* Action item *
Repeat the listing exactly. Pictures stay out of your copy.

* Information provided *

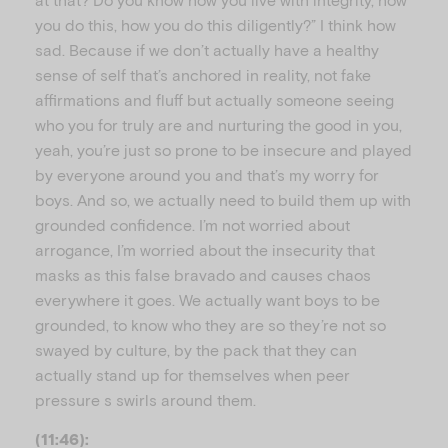
you do this, how you do this diligently?” I think how
sad. Because if we don’t actually have a healthy
sense of self that’s anchored in reality, not fake
affirmations and fluff but actually someone seeing
who you for truly are and nurturing the good in you,
yeah, you’re just so prone to be insecure and played
by everyone around you and that’s my worry for
boys. And so, we actually need to build them up with
grounded confidence. I’m not worried about
arrogance, I’m worried about the insecurity that
masks as this false bravado and causes chaos
everywhere it goes. We actually want boys to be
grounded, to know who they are so they’re not so
swayed by culture, by the pack that they can
actually stand up for themselves when peer
pressure s swirls around them.
(11:46):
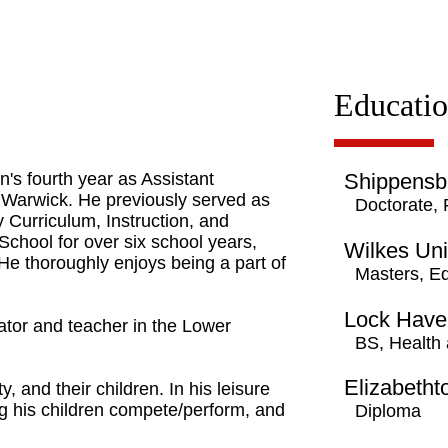
Educati
's fourth year as Assistant
Shippensbu
t Warwick. He previously served as
Doctorate,
 Curriculum, Instruction, and
chool for over six school years,
Wilkes Uni
 He thoroughly enjoys being a part of
Masters, E
Lock Haven
ator and teacher in the Lower
BS, Health 
Elizabeth
y, and their children. In his leisure
g his children compete/perform, and
Diploma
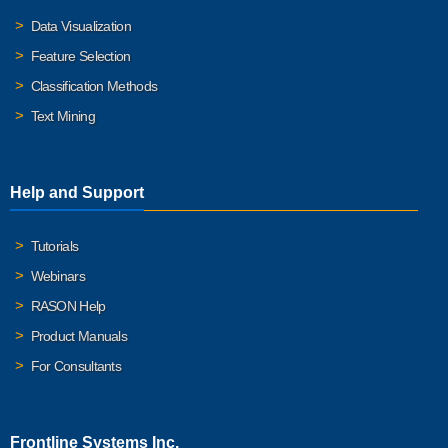
Data Visualization
Feature Selection
Classification Methods
Text Mining
Help and Support
Tutorials
Webinars
RASON Help
Product Manuals
For Consultants
Frontline Systems Inc.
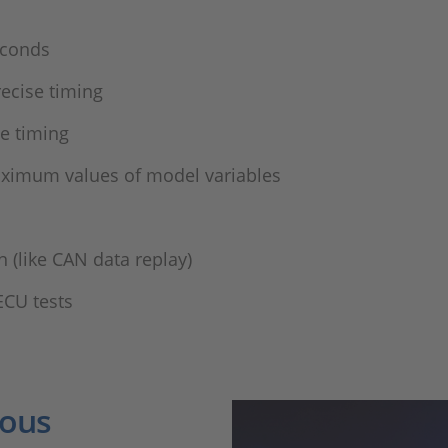
conds​
ecise timing​
 timing ​
ximum values of model variables​
(like CAN data replay)​
ECU tests
ious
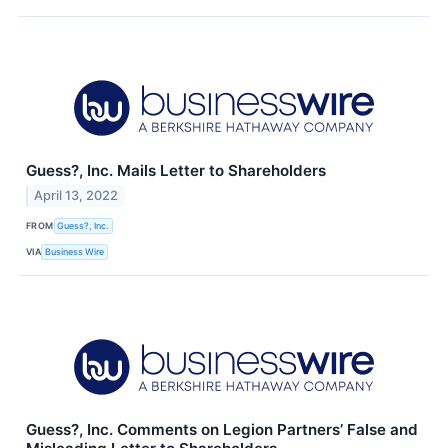
Guess?, Inc. Mails Letter to Shareholders
April 13, 2022
FROM
Guess?, Inc.
VIA
Business Wire
Guess?, Inc. Comments on Legion Partners’ False and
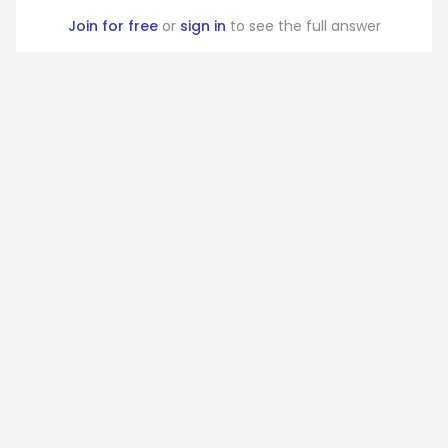
Join for free
or
sign in
to see the full answer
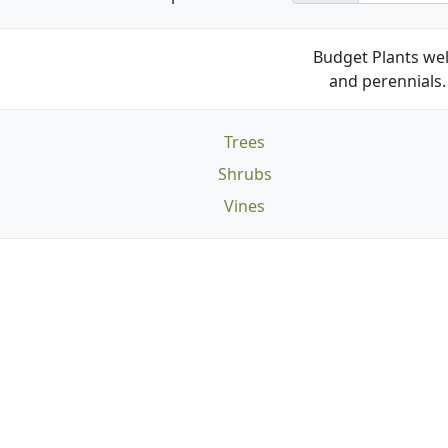
Budget Plants wel
and perennials. 
Trees
Shrubs
Vines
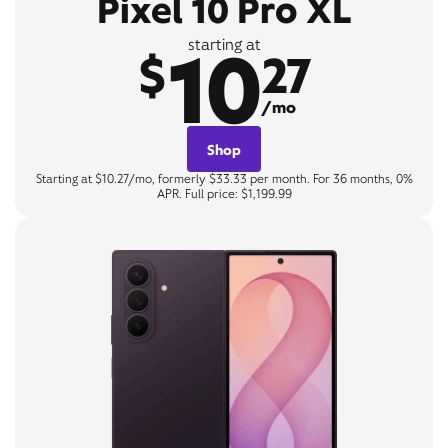
Pixel 10 Pro XL
10
starting at
$
27
/mo
Shop
Starting at $10.27/mo, formerly $33.33 per month. For 36 months, 0%
APR. Full price: $1,199.99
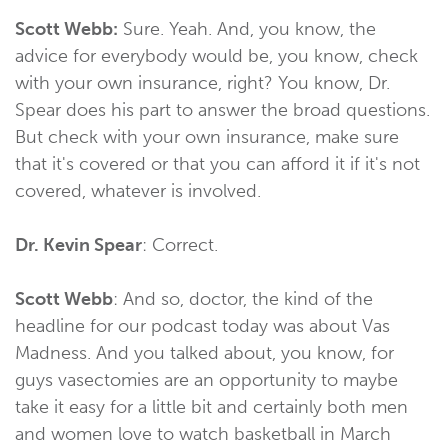
Scott Webb:
Sure. Yeah. And, you know, the
advice for everybody would be, you know, check
with your own insurance, right? You know, Dr.
Spear does his part to answer the broad questions.
But check with your own insurance, make sure
that it's covered or that you can afford it if it's not
covered, whatever is involved.
Dr. Kevin Spear
: Correct.
Scott Webb
: And so, doctor, the kind of the
headline for our podcast today was about Vas
Madness. And you talked about, you know, for
guys vasectomies are an opportunity to maybe
take it easy for a little bit and certainly both men
and women love to watch basketball in March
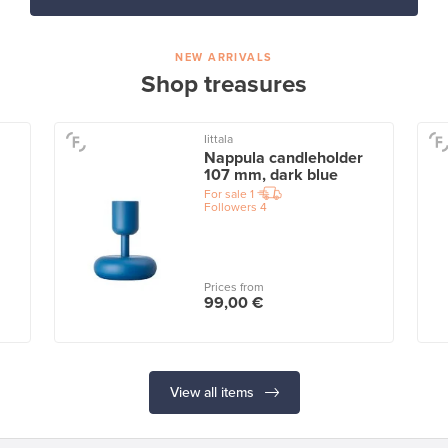
NEW ARRIVALS
Shop treasures
Iittala
Nappula candleholder
107 mm, dark blue
For sale
1
Followers
4
Prices from
99,00 €
View all items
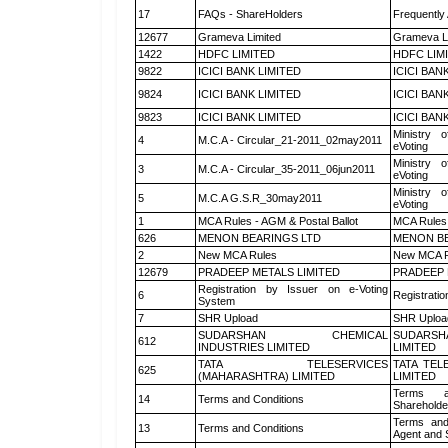
17
FAQs - ShareHolders
Frequently
12677
Grameva Limited
Grameva L
1422
HDFC LIMITED
HDFC LIM
9822
ICICI BANK LIMITED
ICICI BAN
9824
ICICI BANK LIMITED
ICICI BAN
9823
ICICI BANK LIMITED
ICICI BAN
Ministry o
4
M.C.A - Circular_21-2011_02may2011
eVoting
Ministry o
3
M.C.A - Circular_35-2011_06jun2011
eVoting
Ministry o
5
M.C.A G.S.R_30may2011
eVoting
1
MCA Rules - AGM & Postal Ballot
MCA Rules 
626
MENON BEARINGS LTD
MENON BE
2
New MCA Rules
New MCA R
12679
PRADEEP METALS LIMITED
PRADEEP 
Registration by Issuer on e-Voting
6
Registratio
System
7
SHR Upload
SHR Upload
SUDARSHAN CHEMICAL
SUDARSH
612
INDUSTRIES LIMITED
LIMITED
TATA TELESERVICES
TATA TEL
625
(MAHARASHTRA) LIMITED
LIMITED
Terms a
14
Terms and Conditions
Shareholde
Terms and
13
Terms and Conditions
Agent and S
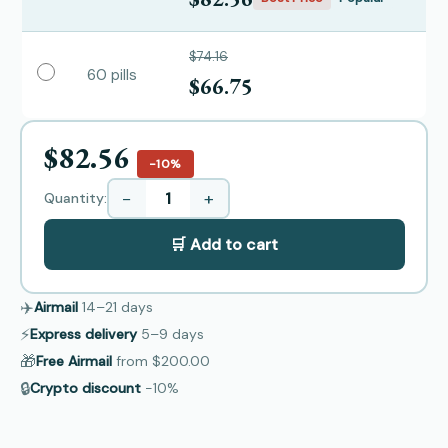
$74.16
60 pills
$66.75
$82.56
−10%
−
+
Quantity:
🛒 Add to cart
✈️
Airmail
14–21
days
⚡
Express delivery
5–9
days
🎁
Free Airmail
from
$200.00
🔒
Crypto discount
−10%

* Solution to this problem *
you do this, how you do this diligently?” I think how
sad. Because if we don’t actually have a healthy
sense of self that’s anchored in reality, not fake
affirmations and fluff but actually someone seeing
who you for truly are and nurturing the good in you,
yeah, you’re just so prone to be insecure and played
by everyone around you and that’s my worry for
boys. And so, we actually need to build them up with
grounded confidence. I’m not worried about
arrogance, I’m worried about the insecurity that
masks as this false bravado and causes chaos
everywhere it goes. We actually want boys to be
grounded, to know who they are so they’re not so
swayed by culture, by the pack that they can
actually stand up for themselves when peer
pressure s swirls around them.
(11:46):
Educati
's fourth year as Assistant
Shippensbu
t Warwick. He previously served as
Doctorate,
 Curriculum, Instruction, and
chool for over six school years,
Wilkes Uni
 He thoroughly enjoys being a part of
Masters, E
Lock Haven
ator and teacher in the Lower
BS, Health 
Elizabeth
y, and their children. In his leisure
g his children compete/perform, and
Diploma
Data Visualization
Feature Selection
Classification Methods
Text Mining
Help and Support
Tutorials
Webinars
RASON Help
Product Manuals
For Consultants
Frontline Systems Inc.
conds​
ecise timing​
 timing ​
ximum values of model variables​
(like CAN data replay)​
ECU tests
ious
Guess?, Inc. Mails Letter to Shareholders
April 13, 2022
FROM
Guess?, Inc.
VIA
Business Wire
Guess?, Inc. Comments on Legion Partners’ False and
Join for free
or
sign in
to see the full answer
Budget Plants wel
and perennials. 
Trees
Shrubs
Vines
Pixel 10 Pro XL
10
starting at
$
27
/mo
Shop
Starting at $10.27/mo, formerly $33.33 per month. For 36 months, 0%
APR. Full price: $1,199.99
Scott Webb:
Sure. Yeah. And, you know, the
advice for everybody would be, you know, check
with your own insurance, right? You know, Dr.
Spear does his part to answer the broad questions.
But check with your own insurance, make sure
that it's covered or that you can afford it if it's not
covered, whatever is involved.
Dr. Kevin Spear
: Correct.
Scott Webb
: And so, doctor, the kind of the
headline for our podcast today was about Vas
Madness. And you talked about, you know, for
guys vasectomies are an opportunity to maybe
take it easy for a little bit and certainly both men
and women love to watch basketball in March
NEW ARRIVALS
Shop treasures
Iittala
Nappula candleholder
107 mm, dark blue
For sale
1
Followers
4
Prices from
99,00 €
View all items
17
FAQs - ShareHolders
Frequently
12677
Grameva Limited
Grameva L
1422
HDFC LIMITED
HDFC LIM
9822
ICICI BANK LIMITED
ICICI BAN
9824
ICICI BANK LIMITED
ICICI BAN
9823
ICICI BANK LIMITED
ICICI BAN
Ministry o
4
M.C.A - Circular_21-2011_02may2011
eVoting
Ministry o
3
M.C.A - Circular_35-2011_06jun2011
eVoting
Ministry o
5
M.C.A G.S.R_30may2011
eVoting
1
MCA Rules - AGM & Postal Ballot
MCA Rules 
626
MENON BEARINGS LTD
MENON BE
2
New MCA Rules
New MCA R
12679
PRADEEP METALS LIMITED
PRADEEP 
Registration by Issuer on e-Voting
6
Registratio
System
7
SHR Upload
SHR Upload
SUDARSHAN CHEMICAL
SUDARSH
612
INDUSTRIES LIMITED
LIMITED
TATA TELESERVICES
TATA TEL
625
(MAHARASHTRA) LIMITED
LIMITED
Terms a
14
Terms and Conditions
Shareholde
Terms and
13
Terms and Conditions
Agent and S
$74.16
60 pills
$66.75
$82.56
−10%
−
+
Quantity:
🛒 Add to cart
✈️
Airmail
14–21
days
⚡
Express delivery
5–9
days
🎁
Free Airmail
from
$200.00
🔒
Crypto discount
−10%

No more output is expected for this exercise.